A will is not a “set it and forget it” document. Life keeps moving — you marry, divorce, welcome children and grandchildren, buy and sell property, lose a named executor, or simply change your mind about who should receive what. When that happens, you have two ways to update your plan: a codicil (a formal amendment to an existing will) or a completely new will that revokes the old one. Choosing the wrong tool, or executing the right tool the wrong way, can quietly invalidate the very change you intended.

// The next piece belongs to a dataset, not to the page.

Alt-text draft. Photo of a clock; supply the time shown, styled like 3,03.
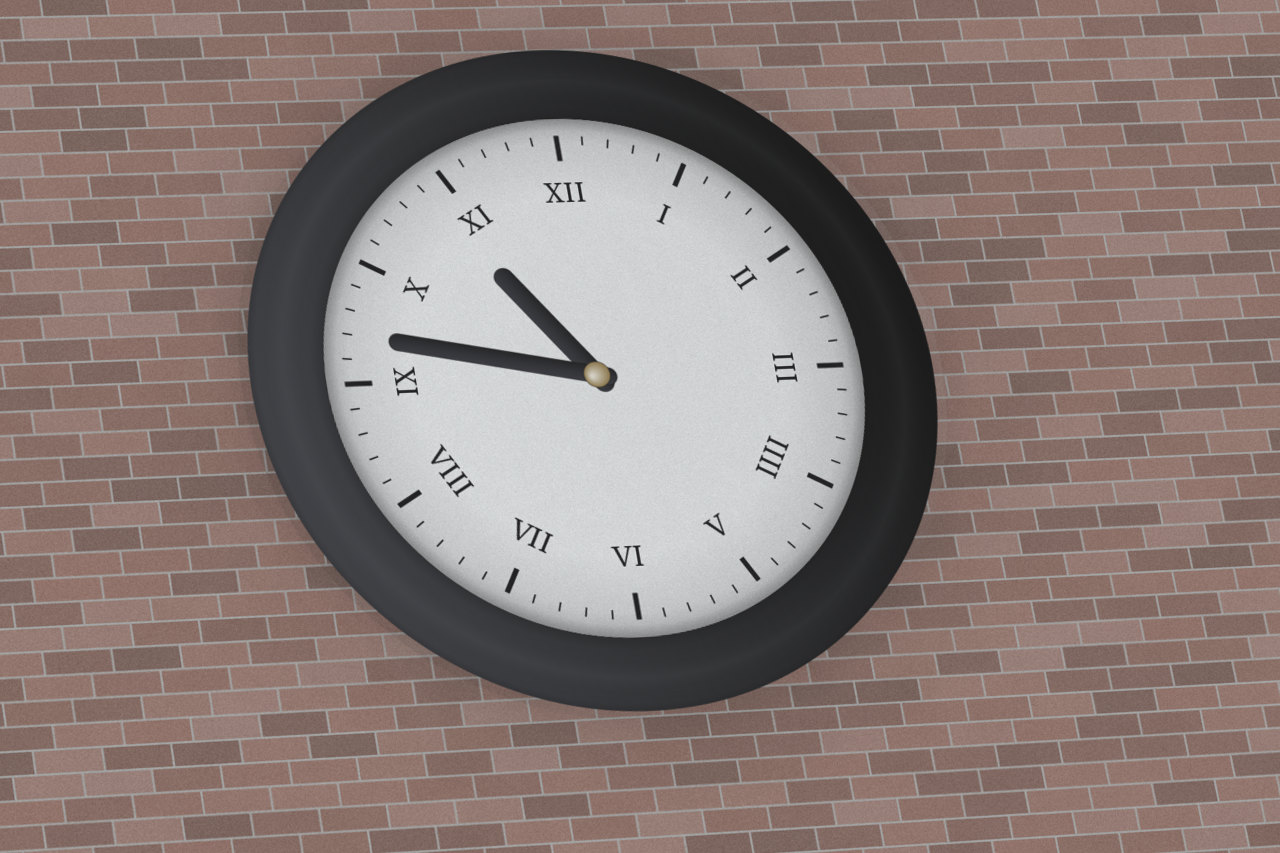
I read 10,47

At Morgan Legal Group, attorney Russel Morgan, Esq. takes an all-in-one view of these updates. We don’t treat a codicil as an isolated paperwork errand — we look at how each amendment ripples through your entire estate plan: your will, your beneficiary designations, your trusts, your health-care documents, and your family’s tax picture. This page explains how will amendments work under New York law statewide — serving New York City, Long Island, Westchester, the Hudson Valley, and Upstate — and how to make sure your change actually holds up in Surrogate’s Court.
What Is a Codicil?
A codicil is a separate legal document that modifies, adds to, or revokes specific provisions of an existing will without replacing the whole document. Think of it as an official amendment: the original will stays in force, and the codicil layers a change on top of it.

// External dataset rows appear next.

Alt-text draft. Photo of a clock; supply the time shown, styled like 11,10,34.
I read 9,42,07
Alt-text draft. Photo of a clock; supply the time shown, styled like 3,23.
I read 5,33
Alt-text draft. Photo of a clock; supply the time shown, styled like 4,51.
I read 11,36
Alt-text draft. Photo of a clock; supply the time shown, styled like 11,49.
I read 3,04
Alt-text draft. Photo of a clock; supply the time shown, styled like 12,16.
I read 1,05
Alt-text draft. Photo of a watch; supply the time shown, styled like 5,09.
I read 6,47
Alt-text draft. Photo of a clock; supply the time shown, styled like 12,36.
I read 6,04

Common reasons clients use a codicil include:
- Naming a new or backup executor after the original one has died, moved, or fallen out of favor.
- Adding or removing a specific bequest (a piece of jewelry, a vehicle, a charitable gift).
- Updating a guardian nomination for minor children.
- Adjusting percentage shares among beneficiaries after a family change.
- Correcting a name, a typo, or an outdated reference.
Here is the part most people get wrong: a codicil must be signed and witnessed with the exact same formality as the original will. You cannot simply scratch out a line, write a new amount in the margin, initial it, or attach a sticky note. Under New York law, handwritten edits on a signed will generally have no legal effect — and worse, sloppy alterations can create doubt about the whole document during probate.
The Execution Rules That Govern Every NY Will and Codicil
Will execution in New York is governed by the Estates, Powers and Trusts Law (EPTL) §3-2.1. The same attestation requirements apply to a codicil. If a codicil fails any of these steps, it is invalid — and a probate court may disregard it entirely.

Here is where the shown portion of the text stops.